Even if Zelenskiy loses the presidential race, he’s a huge player in Ukraine’s politics now. Zelenskiy, Tymoshenko, and Poroshenko are likely to be the top three presidential candidates in the first round; if Zelenskiy comes in third, he will determine which candidate wins in the second round by supporting or denouncing one of them. And then there’s the fall parliamentary elections. His party has every chance to enter parliament even if he loses.
The day after he made his announcement, Zelenskiy appears in a short video in snowy Kyiv asking volunteers to join his team. So far, 198,000 people have signed up. The comedian says he wants everyone, but there’s one condition: one must be new to politics.
In spite of the hype, Zelenskiy’s got a reputational problem. Many connect Zelenskiy with Kolomoisky, the Ukrainian oligarch and governor of the Dnipro region in 2014-2015. After a conflict with the government, Kolomoisky moved to Israel. Kolomoisky owns the 1+1 TV channel, which airs “Servant of the People” and Zelenskiy’s talk show. Others speculate that the oligarch is supporting Zelenskiy as payback, since Poroshenko and Kolomoisky have a long-term personal conflict.

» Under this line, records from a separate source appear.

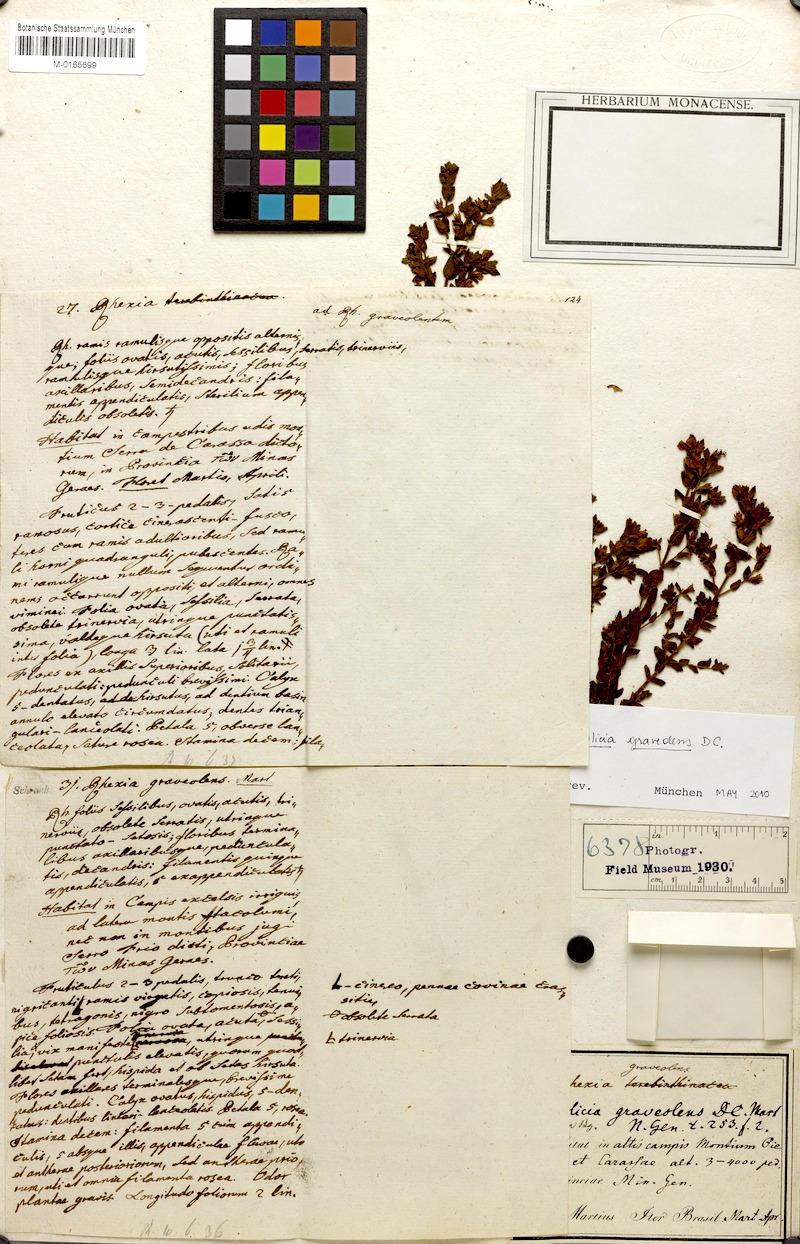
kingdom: Plantae
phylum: Tracheophyta
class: Magnoliopsida
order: Myrtales
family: Melastomataceae
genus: Microlicia
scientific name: Microlicia graveolens
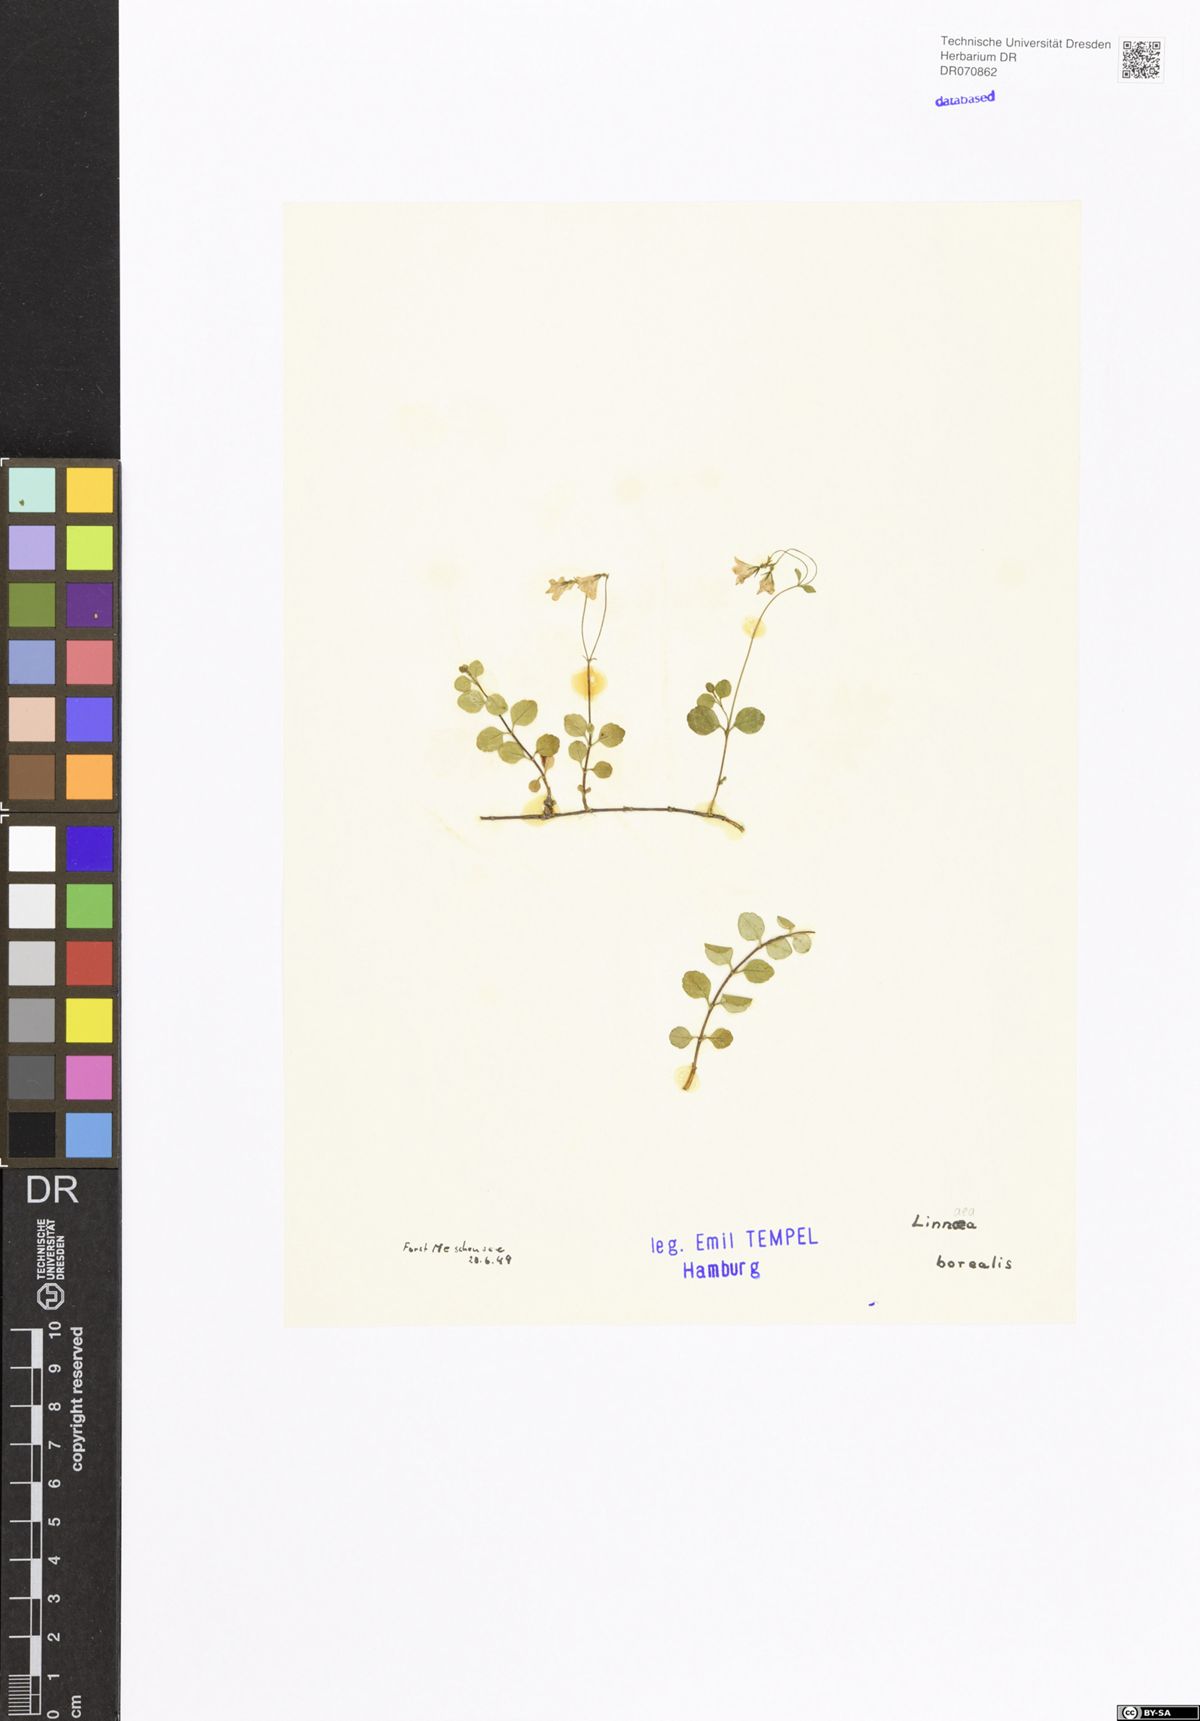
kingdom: Plantae
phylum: Tracheophyta
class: Magnoliopsida
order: Dipsacales
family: Caprifoliaceae
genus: Linnaea
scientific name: Linnaea borealis
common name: Twinflower
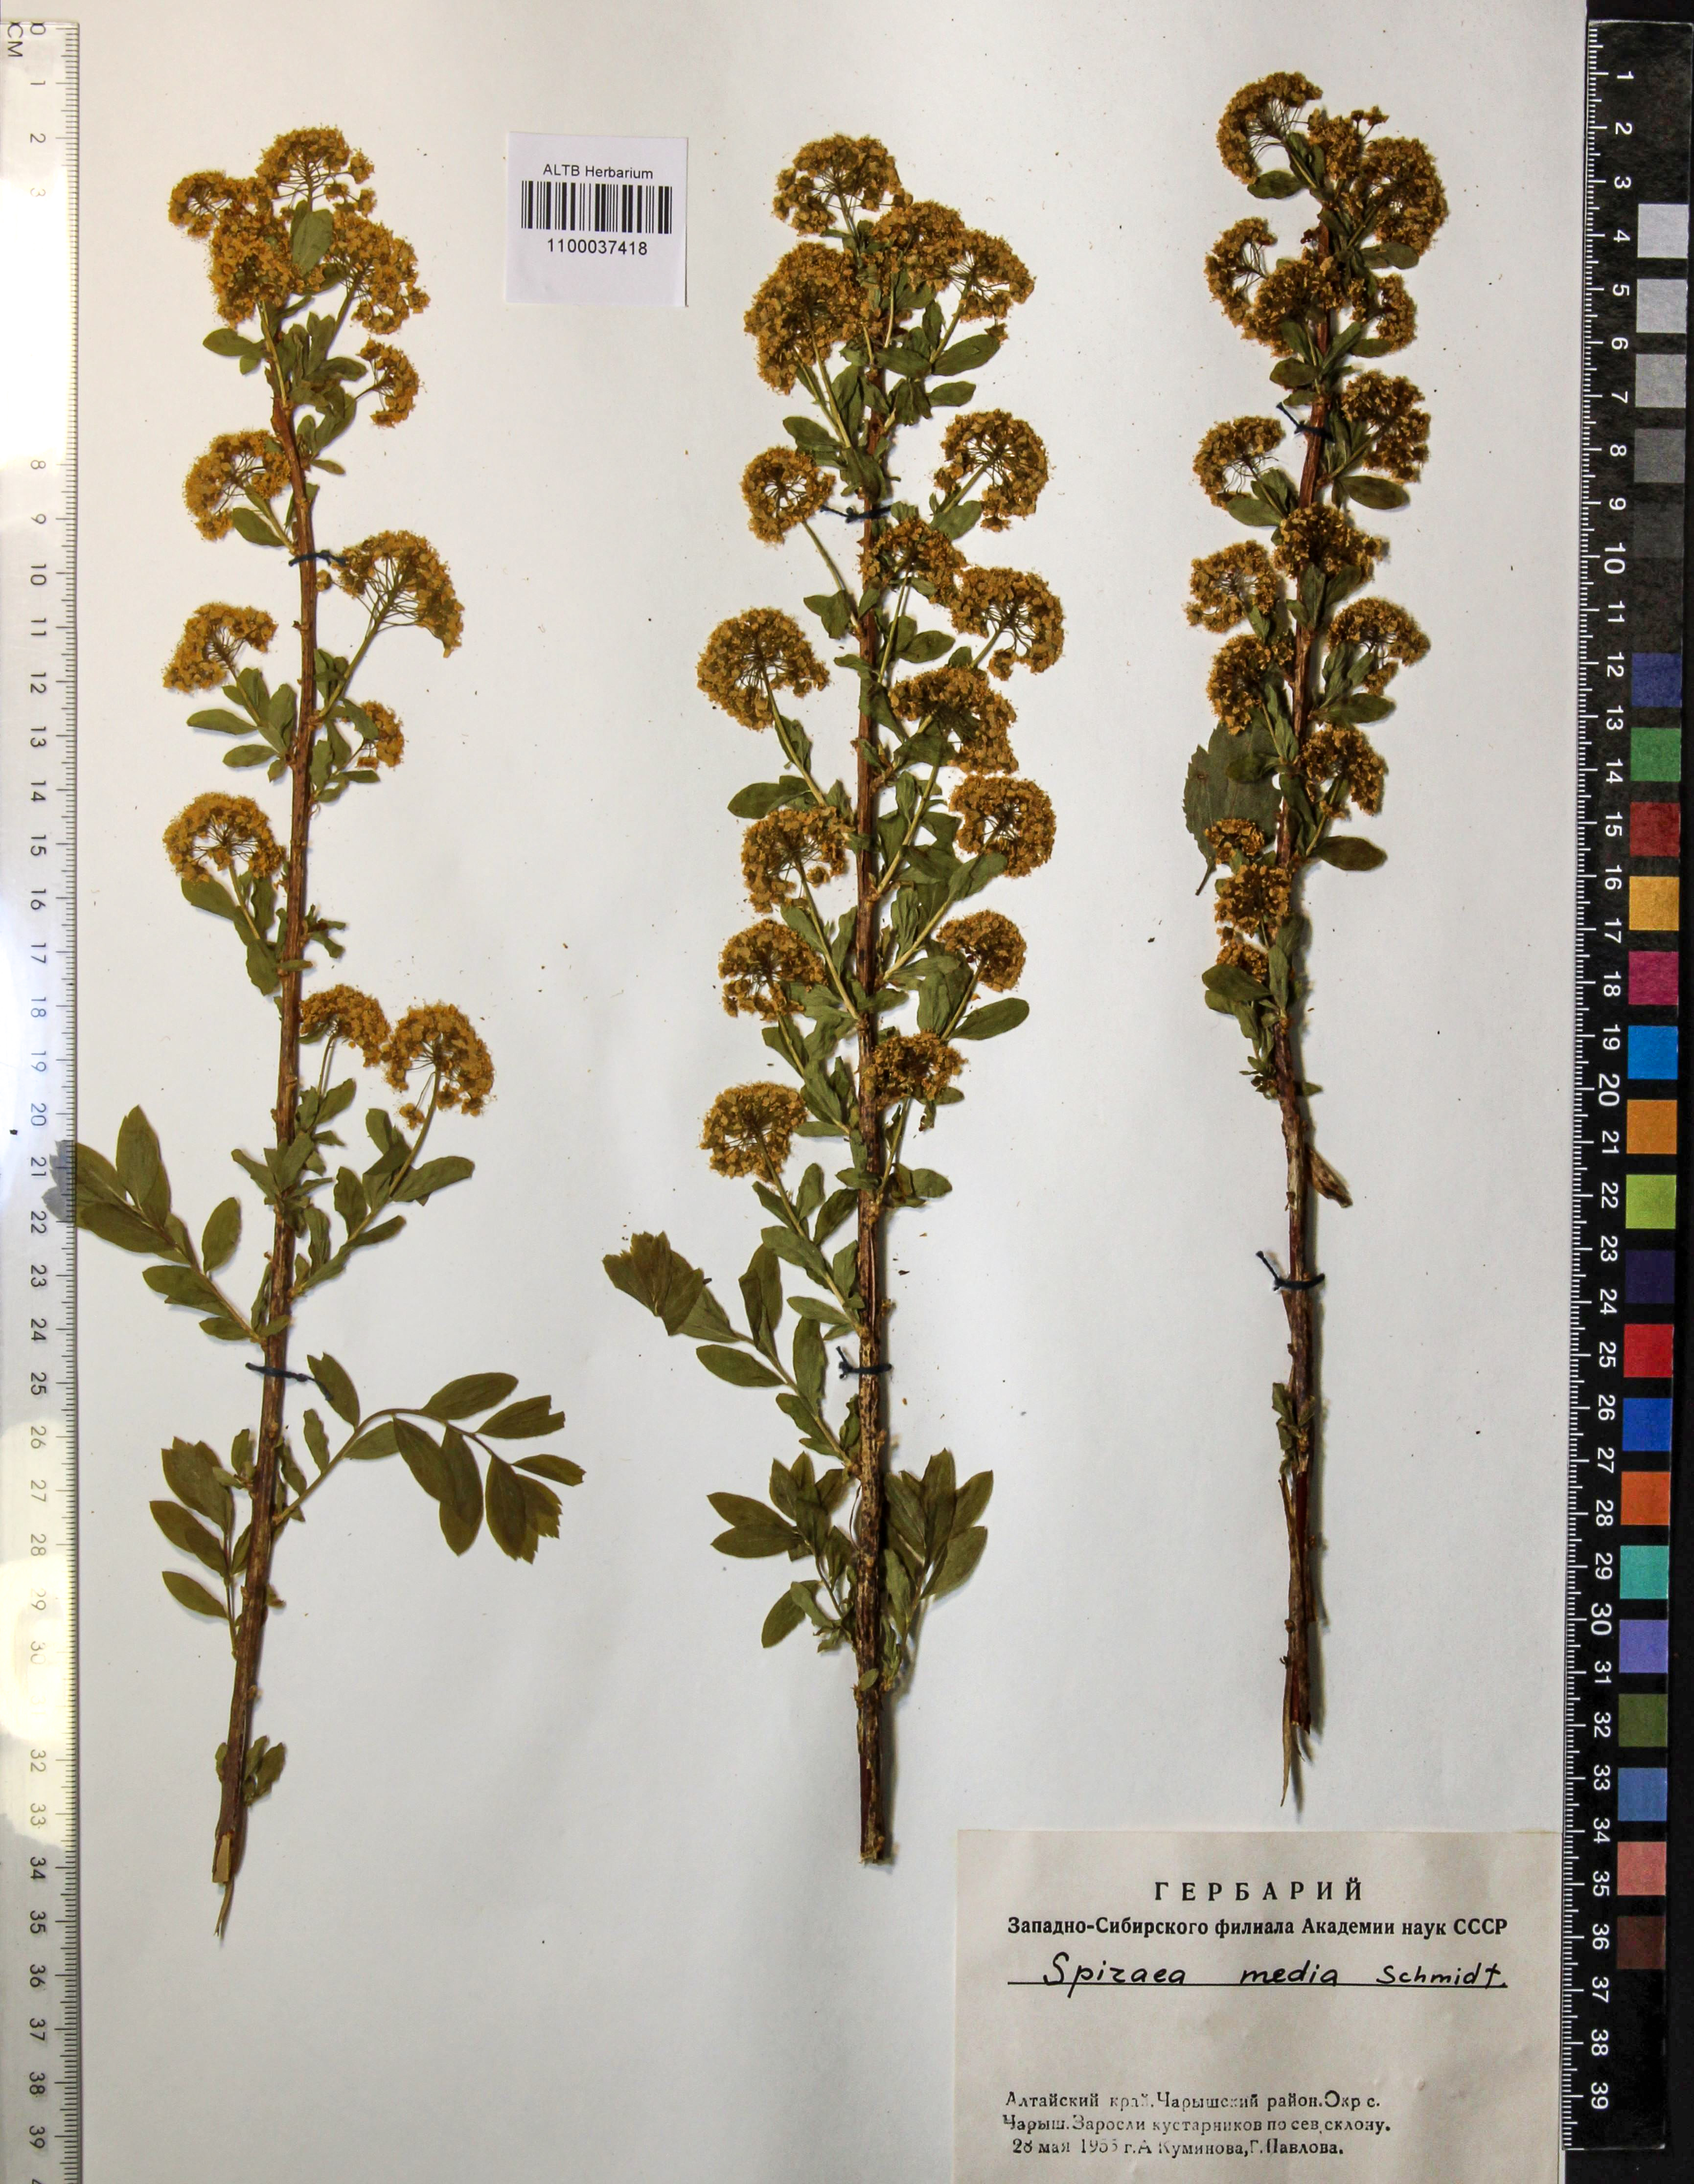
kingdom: Plantae
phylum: Tracheophyta
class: Magnoliopsida
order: Rosales
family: Rosaceae
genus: Spiraea
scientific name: Spiraea media
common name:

In interviews, both Zelenskiy and Kolomoisky claim they are only business partners. “We don’t have slavery and I didn’t sign any contract with my blood,” Zelenskiy said.
Despite these statements, many questions remain. Who will fund Zelenskiy’s campaign, including the 2.5 million hryvnias (about $90,000) registration deposit for his candidacy? What’s Zelenskiy’s political platform and who will make up his team given that only three months remain until the election? Finally, what role will the 1+1 channel play?
Many Ukrainian voters are still undecided and a majority don’t trust anyone in power, which gives Zelenskiy a real chance at first, second or third place. When I spoke with ordinary voters, many compared Zelenskiy to Ronald Reagan, who was also an actor before politics. However, he had served as governor of California, while Zelenskiy is a complete novice.
Once Ukrainians return from the holidays, the presidential campaign will be in full swing with almost forty candidates. On the one hand, Zelenskiy may become a serious contender by satisfying a desire of voters for new faces in politics. His readiness to build a team from those who have never been in politics may pave the way for young, professional Ukrainians to join public life.
On the other hand, it would be foolish to underestimate the oligarchs, who have determined the Ukrainian political landscape over the last twenty years. This campaign will not be an exception.
One thing is clear, however: Ukraine’s presidential elections will be anything but boring.
Mykola Vorobiov is a Ukrainian journalist and a former Austrian Marshall Plan Foundation fellow at Johns Hopkins University (SAIS) in 2017-2018.